Vaccini, Saccardi: "Nessuna violazione della privacy dei bimbi"

In Consiglio regionale la risposta a un'interrogazione dei 5 Stelle: "Nessun caos, 80% coperto"

 “Caos amministrativo”; “violazioni della privacy”; rischio, “nei fatti”, “di grave esclusione da subito dei minori non in regola dai percorsi scolastici”. Sono alcuni dei punti sollevati nell’interrogazione di Andrea Quartini in Consiglio regionale in merito alla nuova legge sull’obbligo vaccinale e segnatamente su procedure, modalità e “numerose segnalazioni” pervenute in coincidenza con l’inizio della scuola dell’infanzia e di primo e secondo grado. L’assessore al diritto alla salute Stefania Saccardi, a margine della seduta, h affermato che in Toscana "il dato dei bambini vaccinati è superiore all'80%".

Saccardi in aula ha parlato di “affermazioni non condivisibili”, come quando si dice che le Asl hanno inviato alle scuole elenchi degli iscritti “non in regola”in violazione di privacy. “Non vi è stata alcuna violazione – ha detto l’assessore - l’unico parere che abbiamo ricevuto invitava a non comunicare i dati sensibili e sanitari, e ciò non è avvenuto. E’ stato solo comunicato che su alcune posizioni dovevano essere fatti approfondimenti”. Inoltre, “non è stato detto che i bambini non erano in regola, perché non avevamo elementi: la vaccinazione, anche se seguita, poteva non essere stata registrata nel data base dell’azienda sanitaria”.

L’assessore ha affermato che rispetto a situazioni che necessitavano di approfondimenti, e cioè a ragazzi che non rientravano negli elenchi di chi è in regola secondo il data base dell’azienda sanitaria, “è stato chiesto di attivare la procedura prevista per legge e dalle circolari dei ministri Lorenzin e Fedeli, con i tempi previsti dalla legge”. “Comunque la si pensi la legge va applicata”, ha detto. “Se non si è prodotto autocertificazione o non si sono prenotate le vaccinazioni, o i ragazzi non sono in regola, allora non si entra a scuola”.

Le Regione Toscana ha scelto “una procedura che aiutasse scuole e famiglie; l’85% delle famiglie con bambini a scuola non ha dovuto fare assolutamente nulla. Tutti i problemi che si descrivono nell’interrogazione di M5s in Toscana non si sono visti, semmai in altre regioni”. Per l’assessore “può darsi che ci sia stata qualche situazione in qualche scuola”, anche visti i tempi inoltrati delle circolari emanate, “ma noi abbiamo cercato di semplificare le cose il più possibile”: l’accordo sottoscritto tra l’Ufficio scolastico regionale, l’Anci, e le Aziende sanitarie aiuta di fatto anche scuole e amministrazioni comunali che gestiscono asili nido e materne.

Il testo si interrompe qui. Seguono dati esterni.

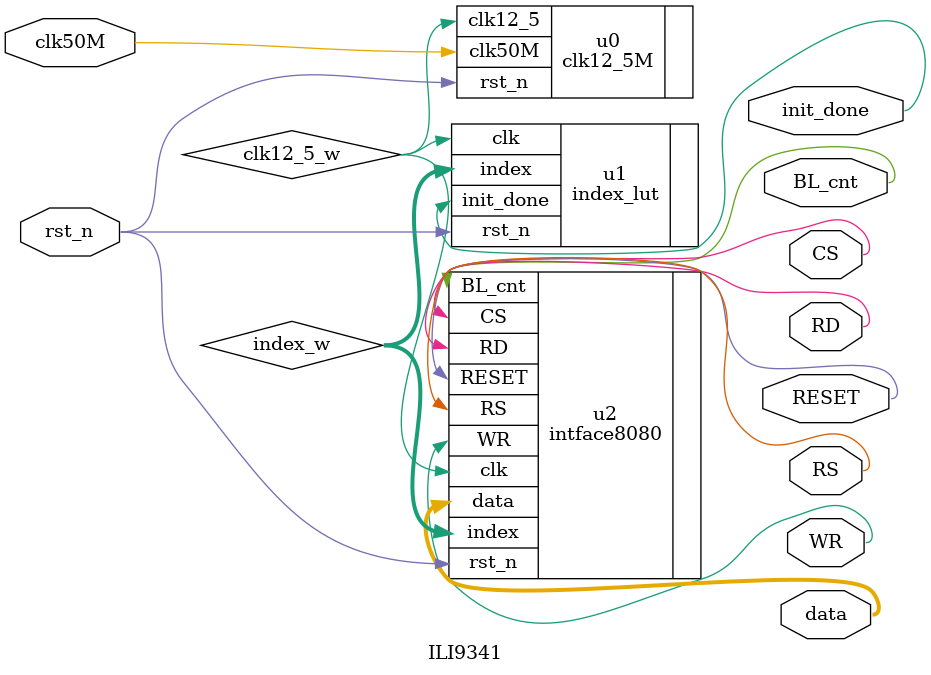
<source format=v>
module ILI9341(input clk50M,
               input rst_n,
					output        WR,
					output        RD,
					output        CS,
					output        RS,
					output        BL_cnt,
					output [15:0] data,
					output        RESET,
					output        init_done);
wire clk12_5_w;
clk12_5M u0(.clk50M(clk50M),
            .rst_n(rst_n),
				.clk12_5(clk12_5_w));
wire [17:0] index_w;
index_lut u1(.clk(clk12_5_w),
             .rst_n(rst_n),
				 .index(index_w),
				 .init_done(init_done)
				 );
intface8080 u2(.clk(clk12_5_w),
            .rst_n(rst_n),
				.index(index_w),//index[17]为高表示读，为低表示写，index[16]为高表示index[15:0]为数据，为低表示index[15:0]为指令
				.WR(WR),
				.RD(RD),
				.CS(CS),
				.RS(RS),
				.BL_cnt(BL_cnt),
				.data(data),
				.RESET(RESET)
				
						 );//16bit 8080 接口
endmodule 
</source>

Saccardi ha concluso: “Non ci sono arrivate segnalazioni, si tratta a mio parere di casi sporadici”; il caos amministrativo “non si è visto”; “non riteniamo che vi sia un grave rischio di esclusione per i minori non in regola”; “i tempi sono dettati dalla normativa di legge e il Consiglio di Stato si è espresso nel senso che sarebbero irregolari eventuali proroghe”. Il consigliere Andrea Quartini ha confermato di aver ricevuto “decine di segnalazioni, molte delle quali contenevano dubbi; solo uno o due portavano posizioni ideologiche no vax, le altre erano segnalazioni di grande preoccupazione”.